Mar 25, 2011

Lady in Waiting ....

I saw Ugly Betty session 4, episode 19: The Past Presents and the future. Each minute of the 19th episode I just laughing, smiling, holding my breath and suddenly the tears come. It was the sweetest episode for me. It was Hilda’s wedding. On the day of the wedding, Justin brings Austin and Ignacio brings Elena. Daniel arrives dateless and He sees Betty come out from the car then he tells Betty that she looks great. There are sparkles in Daniel’s eye when he saw Betty. During the wedding there are a lot of loves and my heart just melted when Daniel gazes at Betty, indicating that he has realized he's in love with her when Hilda was giving her speech. On her speech Hilda talks about knowing someone better than they do and that you would do anything to protect them and how that's when you know that you are in love. The only disappointment would be why it took him (Daniel) so long to figure it out.
Well it happens in our life, sometimes it took so long for us to figure it out: “the one”. We still believe in love at the first sight, but we never realize that someone close to you might be your mate. Of course you are going to fall in love one day and it will lead to a committed, long term relationship. But 'first sight'? How many times will you fall in love before the ' right one' comes along ?
The older I get the more I believe that love at the first sight is just a myth, cause I think true love is a combo of respect, understanding and connection - and those, in my humble opinion can only be discovered when you get to know someone. Perhaps I believe in attraction at first sigh, love can not be accomplished so quickly.
I thought how wonderful my life could be if I could share it with a loving, trustful and supportive. I dreamed to find a real partner, someone that I can share my happiest and saddest moments with. Someone, who's never get tired of hearing how my day went by, a partner that is here to listen, to share, and to offer a comfort and supportive shoulder.
And sometimes, I found myself asking: "Why haven't I found him yet? What can I do to attract and get the man that I want? What different am I from the millions of happy woman enjoying good relationships with their partners?" I’m not that different from those women. I’m not less intelligent, less beautiful than most happy women.

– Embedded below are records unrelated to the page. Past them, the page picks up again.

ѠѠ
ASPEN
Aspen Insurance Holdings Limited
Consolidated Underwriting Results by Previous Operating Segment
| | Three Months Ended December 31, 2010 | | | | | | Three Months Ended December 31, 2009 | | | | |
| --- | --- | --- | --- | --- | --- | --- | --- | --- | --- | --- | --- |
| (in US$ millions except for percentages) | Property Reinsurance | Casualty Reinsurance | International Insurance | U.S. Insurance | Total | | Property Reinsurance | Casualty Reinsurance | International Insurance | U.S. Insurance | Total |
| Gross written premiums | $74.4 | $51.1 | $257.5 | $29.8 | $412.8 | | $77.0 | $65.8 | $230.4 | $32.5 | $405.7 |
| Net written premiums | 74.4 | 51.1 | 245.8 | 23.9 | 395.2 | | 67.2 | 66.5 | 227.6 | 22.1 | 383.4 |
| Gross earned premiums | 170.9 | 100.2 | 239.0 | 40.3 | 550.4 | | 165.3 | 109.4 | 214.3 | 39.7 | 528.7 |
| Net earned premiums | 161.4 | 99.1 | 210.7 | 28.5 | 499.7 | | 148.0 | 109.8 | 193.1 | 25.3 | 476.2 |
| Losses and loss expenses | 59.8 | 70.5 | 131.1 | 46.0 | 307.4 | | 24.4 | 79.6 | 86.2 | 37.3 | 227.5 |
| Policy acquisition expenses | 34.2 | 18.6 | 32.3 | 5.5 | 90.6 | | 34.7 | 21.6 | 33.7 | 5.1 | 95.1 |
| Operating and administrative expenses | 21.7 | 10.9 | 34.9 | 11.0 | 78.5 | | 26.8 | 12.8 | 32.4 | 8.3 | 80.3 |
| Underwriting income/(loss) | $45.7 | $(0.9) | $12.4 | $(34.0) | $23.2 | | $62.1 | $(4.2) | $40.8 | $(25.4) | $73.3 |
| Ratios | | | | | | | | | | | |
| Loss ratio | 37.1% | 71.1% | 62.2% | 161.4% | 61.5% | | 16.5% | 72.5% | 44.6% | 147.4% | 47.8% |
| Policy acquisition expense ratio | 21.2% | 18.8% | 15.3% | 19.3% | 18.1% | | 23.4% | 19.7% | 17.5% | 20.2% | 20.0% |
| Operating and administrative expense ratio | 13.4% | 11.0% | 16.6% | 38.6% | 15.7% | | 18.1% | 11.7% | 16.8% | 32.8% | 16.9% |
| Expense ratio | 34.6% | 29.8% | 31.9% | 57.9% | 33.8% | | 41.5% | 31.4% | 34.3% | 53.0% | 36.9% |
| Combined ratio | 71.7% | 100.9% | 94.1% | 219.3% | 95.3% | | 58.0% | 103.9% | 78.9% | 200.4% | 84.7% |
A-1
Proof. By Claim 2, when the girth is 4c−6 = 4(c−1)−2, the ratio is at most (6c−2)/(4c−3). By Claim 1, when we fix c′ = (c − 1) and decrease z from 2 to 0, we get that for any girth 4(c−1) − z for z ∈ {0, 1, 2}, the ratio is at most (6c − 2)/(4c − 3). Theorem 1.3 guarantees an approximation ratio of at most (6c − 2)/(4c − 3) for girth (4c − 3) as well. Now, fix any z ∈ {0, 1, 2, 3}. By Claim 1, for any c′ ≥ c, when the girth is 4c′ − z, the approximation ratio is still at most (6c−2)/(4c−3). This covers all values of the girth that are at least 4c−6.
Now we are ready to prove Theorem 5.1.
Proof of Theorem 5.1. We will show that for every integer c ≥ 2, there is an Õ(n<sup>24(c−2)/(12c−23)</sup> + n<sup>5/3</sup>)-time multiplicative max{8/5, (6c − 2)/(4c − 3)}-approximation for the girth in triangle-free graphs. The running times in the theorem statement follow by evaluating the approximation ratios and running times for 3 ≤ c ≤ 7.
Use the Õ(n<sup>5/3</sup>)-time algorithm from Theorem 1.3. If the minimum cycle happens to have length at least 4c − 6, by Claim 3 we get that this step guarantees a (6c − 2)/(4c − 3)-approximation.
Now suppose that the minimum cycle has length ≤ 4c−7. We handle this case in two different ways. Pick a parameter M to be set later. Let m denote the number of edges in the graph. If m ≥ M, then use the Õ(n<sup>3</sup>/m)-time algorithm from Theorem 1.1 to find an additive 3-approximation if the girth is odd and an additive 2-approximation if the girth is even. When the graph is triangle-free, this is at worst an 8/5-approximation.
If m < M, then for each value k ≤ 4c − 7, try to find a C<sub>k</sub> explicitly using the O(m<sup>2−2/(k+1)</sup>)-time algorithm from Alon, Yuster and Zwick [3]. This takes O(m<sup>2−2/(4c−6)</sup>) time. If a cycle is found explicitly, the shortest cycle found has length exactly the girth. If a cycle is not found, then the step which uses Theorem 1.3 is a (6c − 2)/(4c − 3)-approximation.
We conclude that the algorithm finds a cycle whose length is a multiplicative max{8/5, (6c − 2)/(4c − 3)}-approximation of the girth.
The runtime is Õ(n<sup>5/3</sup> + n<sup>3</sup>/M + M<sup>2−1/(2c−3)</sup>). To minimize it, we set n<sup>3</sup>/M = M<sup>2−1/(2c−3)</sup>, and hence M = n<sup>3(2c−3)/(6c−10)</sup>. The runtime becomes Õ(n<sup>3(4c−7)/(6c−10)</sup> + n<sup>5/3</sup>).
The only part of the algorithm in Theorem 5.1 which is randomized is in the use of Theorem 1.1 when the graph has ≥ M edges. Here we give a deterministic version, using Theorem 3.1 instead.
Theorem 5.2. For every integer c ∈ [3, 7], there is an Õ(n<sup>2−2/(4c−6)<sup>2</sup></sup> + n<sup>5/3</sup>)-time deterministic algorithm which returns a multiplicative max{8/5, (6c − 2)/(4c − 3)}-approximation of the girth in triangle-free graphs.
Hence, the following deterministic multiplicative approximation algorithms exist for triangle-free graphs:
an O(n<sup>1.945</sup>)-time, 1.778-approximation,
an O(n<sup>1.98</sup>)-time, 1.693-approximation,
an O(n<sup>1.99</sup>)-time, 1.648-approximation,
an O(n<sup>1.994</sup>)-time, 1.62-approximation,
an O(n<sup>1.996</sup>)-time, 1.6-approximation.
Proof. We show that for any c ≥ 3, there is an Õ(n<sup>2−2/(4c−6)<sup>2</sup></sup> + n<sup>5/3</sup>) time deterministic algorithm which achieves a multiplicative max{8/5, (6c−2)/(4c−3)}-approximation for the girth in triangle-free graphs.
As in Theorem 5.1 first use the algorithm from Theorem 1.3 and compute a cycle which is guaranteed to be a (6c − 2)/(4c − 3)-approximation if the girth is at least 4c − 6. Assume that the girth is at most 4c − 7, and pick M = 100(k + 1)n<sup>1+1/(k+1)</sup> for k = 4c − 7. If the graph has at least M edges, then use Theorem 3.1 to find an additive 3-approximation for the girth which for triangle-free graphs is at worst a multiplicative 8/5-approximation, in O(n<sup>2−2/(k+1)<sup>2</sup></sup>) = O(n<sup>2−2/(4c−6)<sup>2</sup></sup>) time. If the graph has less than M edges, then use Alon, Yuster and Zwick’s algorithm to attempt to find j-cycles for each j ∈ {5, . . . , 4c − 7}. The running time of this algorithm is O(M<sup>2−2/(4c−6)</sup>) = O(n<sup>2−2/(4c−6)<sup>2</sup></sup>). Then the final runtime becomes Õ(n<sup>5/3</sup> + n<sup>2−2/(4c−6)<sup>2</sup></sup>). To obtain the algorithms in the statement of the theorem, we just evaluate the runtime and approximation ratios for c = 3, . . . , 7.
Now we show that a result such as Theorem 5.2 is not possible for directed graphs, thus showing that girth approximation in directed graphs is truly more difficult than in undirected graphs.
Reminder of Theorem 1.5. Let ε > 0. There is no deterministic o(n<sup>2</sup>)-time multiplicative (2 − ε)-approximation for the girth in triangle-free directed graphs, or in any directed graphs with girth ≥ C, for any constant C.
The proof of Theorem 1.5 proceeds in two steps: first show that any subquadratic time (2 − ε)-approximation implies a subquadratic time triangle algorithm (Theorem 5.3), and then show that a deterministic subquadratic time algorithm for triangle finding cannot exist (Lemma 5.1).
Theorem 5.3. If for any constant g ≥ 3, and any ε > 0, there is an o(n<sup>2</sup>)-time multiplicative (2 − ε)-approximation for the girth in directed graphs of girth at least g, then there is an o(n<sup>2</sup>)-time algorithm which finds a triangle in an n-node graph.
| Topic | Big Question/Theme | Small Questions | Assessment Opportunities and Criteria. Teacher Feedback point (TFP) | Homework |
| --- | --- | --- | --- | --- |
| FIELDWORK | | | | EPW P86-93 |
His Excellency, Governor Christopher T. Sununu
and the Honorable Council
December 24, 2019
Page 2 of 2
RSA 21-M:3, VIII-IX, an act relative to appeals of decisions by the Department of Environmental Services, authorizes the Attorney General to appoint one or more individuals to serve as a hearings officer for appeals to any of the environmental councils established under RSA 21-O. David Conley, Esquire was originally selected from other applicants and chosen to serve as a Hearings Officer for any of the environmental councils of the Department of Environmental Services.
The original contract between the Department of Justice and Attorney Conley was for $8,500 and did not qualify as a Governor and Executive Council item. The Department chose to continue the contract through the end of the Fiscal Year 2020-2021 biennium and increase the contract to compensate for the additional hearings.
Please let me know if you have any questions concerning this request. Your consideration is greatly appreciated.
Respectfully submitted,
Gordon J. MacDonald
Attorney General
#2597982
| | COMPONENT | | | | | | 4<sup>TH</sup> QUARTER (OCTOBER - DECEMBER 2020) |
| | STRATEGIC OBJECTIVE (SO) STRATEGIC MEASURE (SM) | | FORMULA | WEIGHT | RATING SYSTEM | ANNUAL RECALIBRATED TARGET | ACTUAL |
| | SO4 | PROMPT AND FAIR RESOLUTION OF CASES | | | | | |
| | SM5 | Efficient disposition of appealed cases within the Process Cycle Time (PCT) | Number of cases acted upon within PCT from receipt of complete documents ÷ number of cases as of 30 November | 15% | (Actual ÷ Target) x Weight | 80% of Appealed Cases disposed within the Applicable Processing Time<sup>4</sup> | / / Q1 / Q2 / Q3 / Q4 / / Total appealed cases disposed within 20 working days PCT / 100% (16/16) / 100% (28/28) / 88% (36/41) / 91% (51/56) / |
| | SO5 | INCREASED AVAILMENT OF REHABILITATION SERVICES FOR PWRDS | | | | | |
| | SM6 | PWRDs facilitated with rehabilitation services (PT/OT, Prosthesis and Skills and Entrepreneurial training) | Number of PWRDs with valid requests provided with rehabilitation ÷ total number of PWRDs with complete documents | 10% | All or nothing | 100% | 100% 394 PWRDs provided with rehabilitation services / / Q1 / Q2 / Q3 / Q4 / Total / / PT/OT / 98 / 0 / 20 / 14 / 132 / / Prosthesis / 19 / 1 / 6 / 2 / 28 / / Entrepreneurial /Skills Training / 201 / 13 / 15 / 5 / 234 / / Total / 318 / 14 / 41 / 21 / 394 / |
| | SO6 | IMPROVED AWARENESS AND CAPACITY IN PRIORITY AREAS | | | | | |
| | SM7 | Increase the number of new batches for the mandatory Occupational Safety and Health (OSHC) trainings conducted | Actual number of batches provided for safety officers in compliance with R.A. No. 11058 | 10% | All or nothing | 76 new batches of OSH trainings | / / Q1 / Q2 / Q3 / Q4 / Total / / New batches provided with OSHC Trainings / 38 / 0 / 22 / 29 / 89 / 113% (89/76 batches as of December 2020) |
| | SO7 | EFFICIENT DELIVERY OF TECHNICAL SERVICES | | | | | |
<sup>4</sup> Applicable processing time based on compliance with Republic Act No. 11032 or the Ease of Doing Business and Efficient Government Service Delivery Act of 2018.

I kept thinking perhaps I haven't been able to got the right man of my dreams because I’m not good enough, or because I have probably been making several mistakes in the way I choose, approach, behave and communicate with men?
or maybe I should just stay single for the rest of my life. Dating, marriage and kids are not in the deck of cards God has planned for me.
What if all I planned in my mind ares totally opposite of what God has in mind? What if while I’m looking for greatness I let greatness passed me by, as a matter of fact when my MR. RIGHT walks into my life, I probably won’t even recognize him.
I do believe God's way is best, His design is perfect, God has one person for you to spend forever with. Truth is, I am not sure what my Mr. Right will be like. I have an idea, but I keep thinking that as good as my idea may sound, God’s plan is a whole lot better. God is still God and always will be. His timing is perfect, not yours or mine, and when it's time, you will be with “the one” God designed for you.